Dua hari kemudian, kami berjalan di sepanjang pantainya—White, Asfaw, dan WoldeGabriel, bersama dua anggota lama proyek tersebut, geologiwan Bill Hart dan Ahamed Elema, pemimpin klan Afar Bouri-Modaitu. Selama beberapa waktu kami menyusuri tepian danau, capung (Anisoptera) yang terang beterbangan di sekitar mata kaki kami. Ini tempat yang sempurna untuk membuat fosil, baik pada saat ini maupun di masa lalu. Hewan berdatangan untuk makan dan minum, serta untuk memangsa dan dimangsa. Tulang-belulang terkubur, terhindar dari pembusukan. Selama ribuan tahun, air menetes sehingga mineral merasuk masuk, sementara zat organik terdesak keluar. White—58 tahun, sosok yang keras dan kurus seperti serigala—menyodok-nyodok benda yang belum lama mati dengan kapak es bergagang panjang. Sebuah kerangka ikan lele (Siluriformes) yang ditinggalkan elang ikan (Haliaeetus vocifer) di bawah pohon akasia.
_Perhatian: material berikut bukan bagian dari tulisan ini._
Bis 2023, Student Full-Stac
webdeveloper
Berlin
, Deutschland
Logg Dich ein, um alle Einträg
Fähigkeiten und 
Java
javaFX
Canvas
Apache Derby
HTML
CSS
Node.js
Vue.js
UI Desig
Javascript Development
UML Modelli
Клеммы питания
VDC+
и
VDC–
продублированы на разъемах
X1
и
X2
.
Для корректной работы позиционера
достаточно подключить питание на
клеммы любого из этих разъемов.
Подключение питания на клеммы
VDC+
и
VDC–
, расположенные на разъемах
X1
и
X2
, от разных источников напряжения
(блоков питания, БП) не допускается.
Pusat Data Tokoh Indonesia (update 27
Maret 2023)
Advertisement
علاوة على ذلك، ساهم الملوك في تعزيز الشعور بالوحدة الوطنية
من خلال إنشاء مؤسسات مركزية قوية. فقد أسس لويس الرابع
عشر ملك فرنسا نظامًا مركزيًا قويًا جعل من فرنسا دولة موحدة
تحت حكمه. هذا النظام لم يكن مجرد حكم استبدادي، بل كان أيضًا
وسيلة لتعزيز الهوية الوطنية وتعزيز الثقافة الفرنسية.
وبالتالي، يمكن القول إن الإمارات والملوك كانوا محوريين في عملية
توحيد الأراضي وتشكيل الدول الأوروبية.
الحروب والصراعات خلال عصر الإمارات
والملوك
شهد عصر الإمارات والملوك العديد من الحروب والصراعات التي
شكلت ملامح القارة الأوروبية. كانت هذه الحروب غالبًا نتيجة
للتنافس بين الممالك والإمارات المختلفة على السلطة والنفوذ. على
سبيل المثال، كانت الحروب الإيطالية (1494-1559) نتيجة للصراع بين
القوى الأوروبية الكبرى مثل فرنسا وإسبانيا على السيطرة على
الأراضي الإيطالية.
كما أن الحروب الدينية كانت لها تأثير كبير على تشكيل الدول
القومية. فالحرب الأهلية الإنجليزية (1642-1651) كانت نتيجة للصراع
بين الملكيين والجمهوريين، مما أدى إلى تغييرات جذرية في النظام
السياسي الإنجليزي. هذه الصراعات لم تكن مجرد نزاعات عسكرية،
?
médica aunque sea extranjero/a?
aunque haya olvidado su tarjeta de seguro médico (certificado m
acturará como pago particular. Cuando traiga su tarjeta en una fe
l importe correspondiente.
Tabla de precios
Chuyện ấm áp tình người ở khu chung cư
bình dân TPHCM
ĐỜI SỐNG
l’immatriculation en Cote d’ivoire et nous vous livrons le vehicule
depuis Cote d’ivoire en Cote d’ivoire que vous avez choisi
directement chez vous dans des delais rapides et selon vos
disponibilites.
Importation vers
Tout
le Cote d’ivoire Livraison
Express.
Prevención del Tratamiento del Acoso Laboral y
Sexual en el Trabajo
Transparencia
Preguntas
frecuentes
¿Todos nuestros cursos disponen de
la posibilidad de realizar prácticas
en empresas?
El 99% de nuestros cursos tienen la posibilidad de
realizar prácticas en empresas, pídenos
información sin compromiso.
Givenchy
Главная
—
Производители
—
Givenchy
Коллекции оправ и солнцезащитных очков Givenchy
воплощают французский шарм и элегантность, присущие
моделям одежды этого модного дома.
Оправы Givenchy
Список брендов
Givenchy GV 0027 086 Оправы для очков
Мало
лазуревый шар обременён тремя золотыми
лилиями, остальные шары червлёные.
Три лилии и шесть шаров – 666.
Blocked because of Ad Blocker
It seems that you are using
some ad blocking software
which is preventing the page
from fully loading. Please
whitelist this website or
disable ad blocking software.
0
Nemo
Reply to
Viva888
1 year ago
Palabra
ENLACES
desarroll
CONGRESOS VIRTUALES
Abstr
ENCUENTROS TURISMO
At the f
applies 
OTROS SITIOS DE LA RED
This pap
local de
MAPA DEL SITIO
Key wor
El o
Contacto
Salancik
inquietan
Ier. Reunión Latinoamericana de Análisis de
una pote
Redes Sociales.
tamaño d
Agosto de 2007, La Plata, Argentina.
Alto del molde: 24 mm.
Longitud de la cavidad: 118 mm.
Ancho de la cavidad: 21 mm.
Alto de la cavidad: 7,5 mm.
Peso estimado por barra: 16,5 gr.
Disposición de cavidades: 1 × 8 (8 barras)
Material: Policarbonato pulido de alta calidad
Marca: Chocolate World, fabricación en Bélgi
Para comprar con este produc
Kepala sapi, yang masih dilapisi daging kering yang mirip topeng kulit. "Jika kita ingin menjadi fosil," katanya, "inilah cara yang terbaik."
Pada hari pertama, kami berjalan kaki ke arah timur melintasi sebidang tanah sempit yang dinamakan Semenanjung Bouri, menuju Herto, sebuah desa Afar. Kami menyeruak dari keteduhan pinggiran danau dan menyeberangi bukit pasir abu-abu yang rendah. Tidak lama kemudian, seorang anak lelaki dan anak perempuan Afar datang sambil menggiring kawanan kambing untuk menyelidiki. Orang Afar adalah penggembala, dan kehidupan mereka dewasa ini tidak terlalu banyak bedanya dengan kehidupan mereka 500 tahun yang lalu. Hanya saja sekarang mereka sudah mengenal senjata api. Saat kami berjalan di bawah terik di antara kawanan hewan yang mengembik perlahan, amatlah mudah membayangkan lorong waktu sejarah yang bergegas mundur ke belakang dalam setiap langkah.
!break!
Kami mendekati Herto yang menampilkan kumpulan gubuk tertutup rerumputan dan pagar semak berduri yang mengelilinginya. Di sekitar saya, potongan fosil tengkorak kuda nil tampak menyembul dari pasir berkerikil kekuningan. Di dekatnya tampak perkakas batu berbentuk liontin berlian, berukuran sekitar 12 sentimeter dari ujung ke ujung. Orang Afar tidak membuat perkakas dari batu. Ini berarti kami telah mencapai jendela waktu yang pertama untuk memasuki masa lalu.
!break!
Pada November 1997, tim sedang menyigi daerah tempat kami sekarang berdiri, hanya dua ratus meter dari desa, ketika salah seorang anggotanya melihat potongan tengkorak hominid. Yang terkubur di dalam pasir di bawahnya adalah benda yang ternyata tengkorak manusia yang sangat lengkap.
Sementara anggota tim lainnya menggali temuan ini, WoldeGabriel, geologiwan dari Los Alamos National Laboratory di New Mexico, mengumpulkan sampel—potongan obsidian dan batu apung, beberapa di antaranya berukuran sebesar bola tenis. Bebatuan tersebut, yang dimuntahkan dalam bentuk cair oleh letusan gunung berapi, tak ternilai harganya bagi geologiwan karena sering kali dapat ditentukan usianya. Sampel dari Herto dianalisis oleh Paul Renne dari Berkeley Geochronology Center dan di laboratorium Bill Hart di Miami University. Hasilnya, tengkorak itu berusia 160.000 hingga 154.000 tahun.